Pam leaned back in her booth. If she'd been harboring any delusions that Faith was a Mini Me, they'd just been blown out of the water. Pam had barely passed her math and science courses in high school; even if she had, she never would have thought a career using those skills was exciting.
This kid sounds more together at twelve than I was throughout my twenties.
“I'm impressed. You must be really good in school.”

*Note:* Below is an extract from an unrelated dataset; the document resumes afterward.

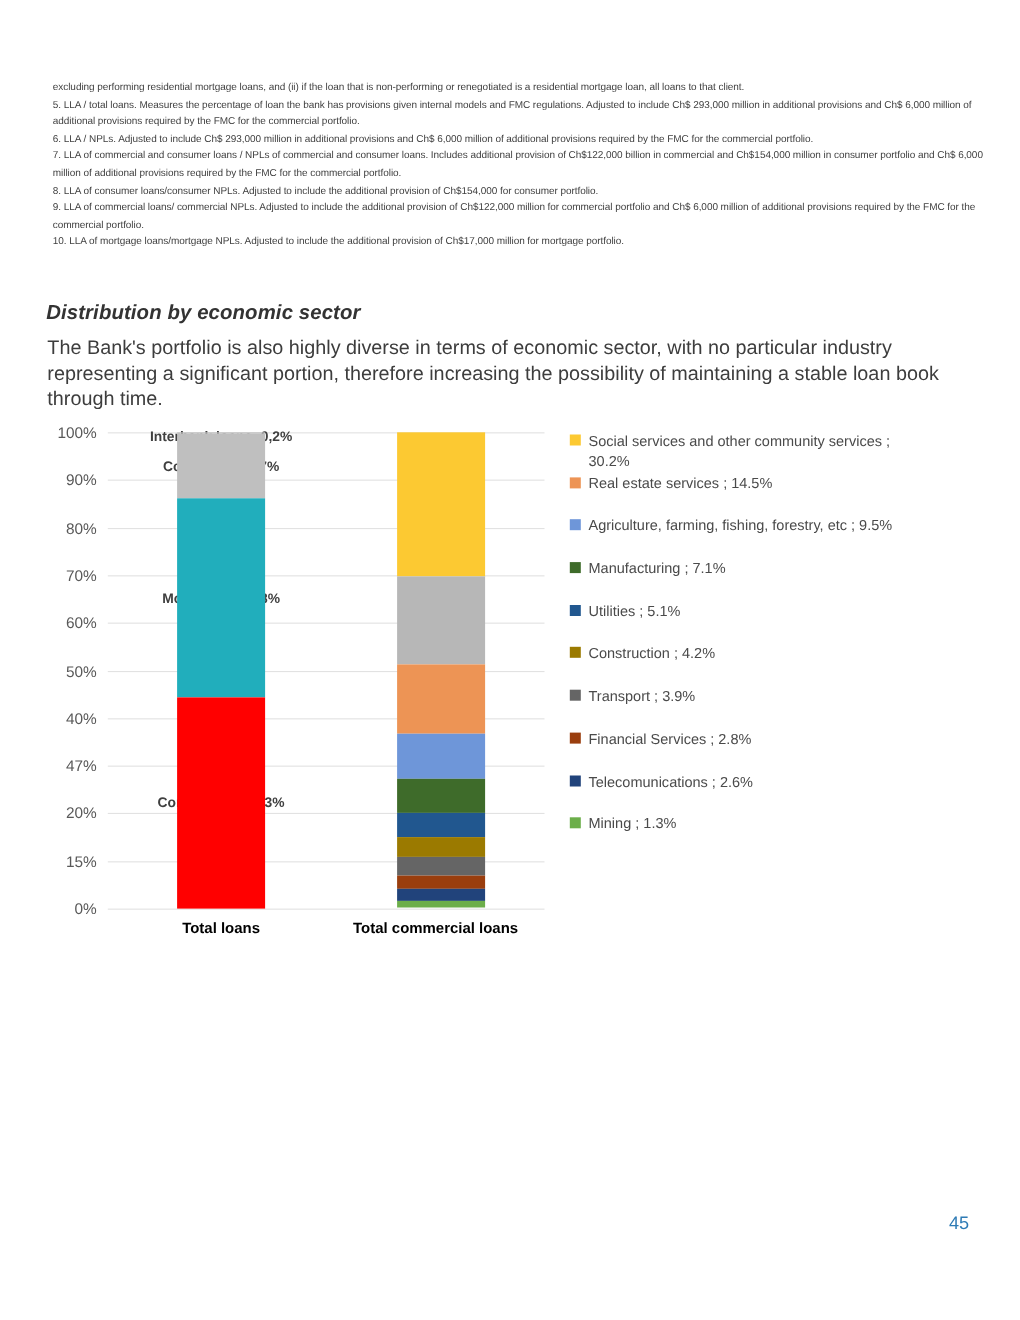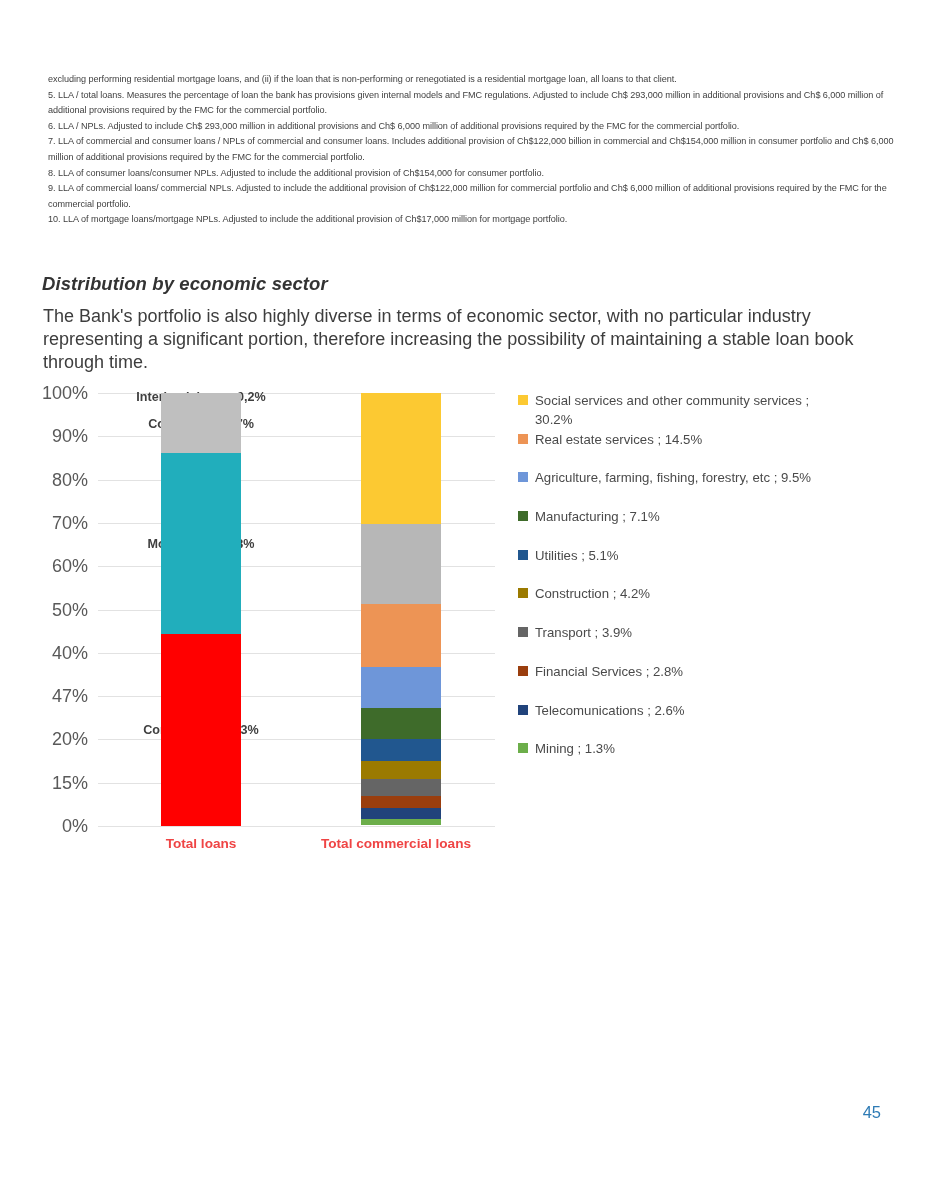"100%" .ytick { font-size: 18px -> 14px }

“I am!” Inexplicably the girl sounded exasperated. “Which is what I keep telling Dad. I'm an A student, so he and Grandma Gwendolyn should ease up. They don't need to be on my case all the time like I'm some kind of delinquent.”

Pam bit her lip. Gwendolyn's son had knocked up his teenage girlfriend. Had Nick and Pam's past behavior caused her to err on the side of prison warden when it came to her granddaughter? And while Pam knew in her bones that Nick adored Faith and would do anything for her, it wasn't difficult to imagine him being overprotective. Didn't he understand that kids who felt suffocated by rules and regulations were often the ones who rebelled? Pam couldn't stand to think of the bright, beautiful girl across the table doing something stupid that would mar her future just because she felt the need to defy her elders.

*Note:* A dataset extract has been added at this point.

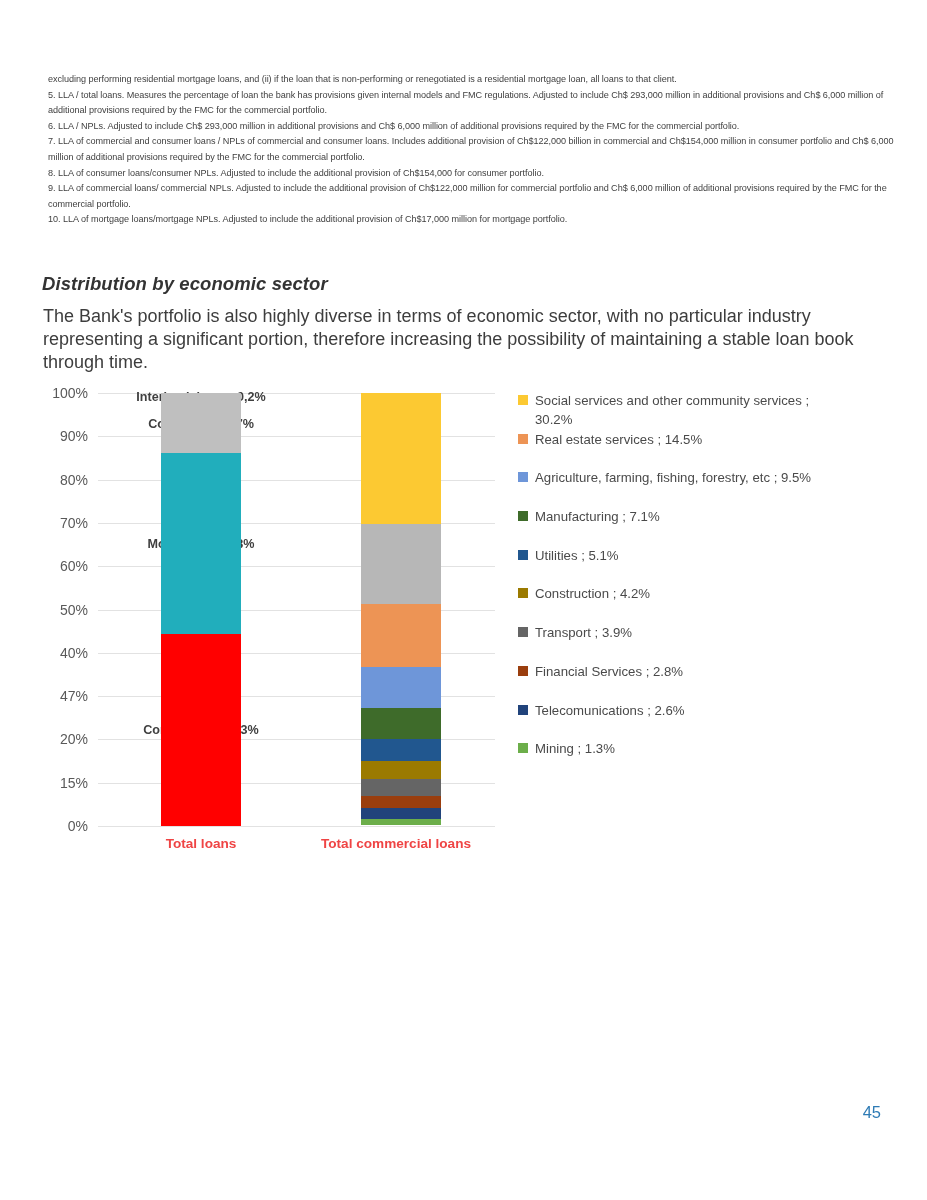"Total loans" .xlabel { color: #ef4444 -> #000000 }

A chiming sound came from Faith's phone. She
glanced at the screen and sighed. “Dad just texted. He's on his way. Must be thirty minutes on the dot. He's kind of a stickler.”

Half an hour had passed already. Pam wasn't sure how she felt about that. On the one hand, their conversation hadn't been nearly as excruciating as she'd anticipated. On the other, she'd had the underlying sensation of walking on eggshells this entire time, afraid that the next thing she said might be the wrong one, and she was looking forward to being able to breathe normally again.

“Thank you for the milk shake,” Faith said, her formal manner making her suddenly seem more childlike. A little girl hosting a tea party for imagined royalty. “And for answering my questions. I only have one more. Don't you think everyone should have a mother?” She kept her tone carefully neutral, as if she were asking in the abstract rather than about herself.

Ignoring the pang in her midsection—under wildly different circumstances, could she have been a real mother to this girl?—Pam chose her words carefully. “In a perfect world, sure. But in reality, maybe it's better sometimes not to have a mom than to have one who's terrible.” Images of Mae flashed through Pam's mind. It was occasionally difficult to remember what the woman had looked like smiling, but it was second nature to envision her raging drunkenly about how Pam had ruined her life.

Faith straightened, her face alert and anxious. “Were you a terrible mom?”

I was going to be.
“Oh, there's your dad.”

Faith craned her neck, looking back toward the door. She heaved a sigh, clearly not sharing Pam's ambivalence that their visit was over. “Goodbye.”

Rather surprised by the lump in her throat and how hard it was to get out a farewell, Pam nodded in response. By the time Nick reached the table, she was able to add, “Take care of yourself. And listen to your father.”

Faith crossed her eyes and made a face.

“Hey!” Nick reached out to playfully tap his daughter on the shoulder. “What happened to respecting your seniors?”

“Sorry.” Faith giggled, clearly not.

“You ready to go?” he prompted.

Obediently she stood, but then threw one last imploring glance at Pam. “Maybe I can see you again?”